[Change listing data]
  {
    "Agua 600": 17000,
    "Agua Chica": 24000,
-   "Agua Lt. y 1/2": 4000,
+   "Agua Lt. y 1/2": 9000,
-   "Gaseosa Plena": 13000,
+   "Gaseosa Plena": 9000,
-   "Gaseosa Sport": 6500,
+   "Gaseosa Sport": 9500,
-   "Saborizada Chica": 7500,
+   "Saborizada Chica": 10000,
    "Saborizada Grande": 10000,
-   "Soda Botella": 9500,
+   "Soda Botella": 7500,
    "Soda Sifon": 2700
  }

==

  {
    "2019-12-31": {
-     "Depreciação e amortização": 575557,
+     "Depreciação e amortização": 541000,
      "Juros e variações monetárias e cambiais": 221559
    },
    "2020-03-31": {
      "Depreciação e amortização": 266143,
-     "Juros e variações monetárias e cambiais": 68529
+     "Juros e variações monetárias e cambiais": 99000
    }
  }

§ Assignment: Among the lines of the data above, count those holding "Gaseosa" and state only the number.

§ Answer for the task: 4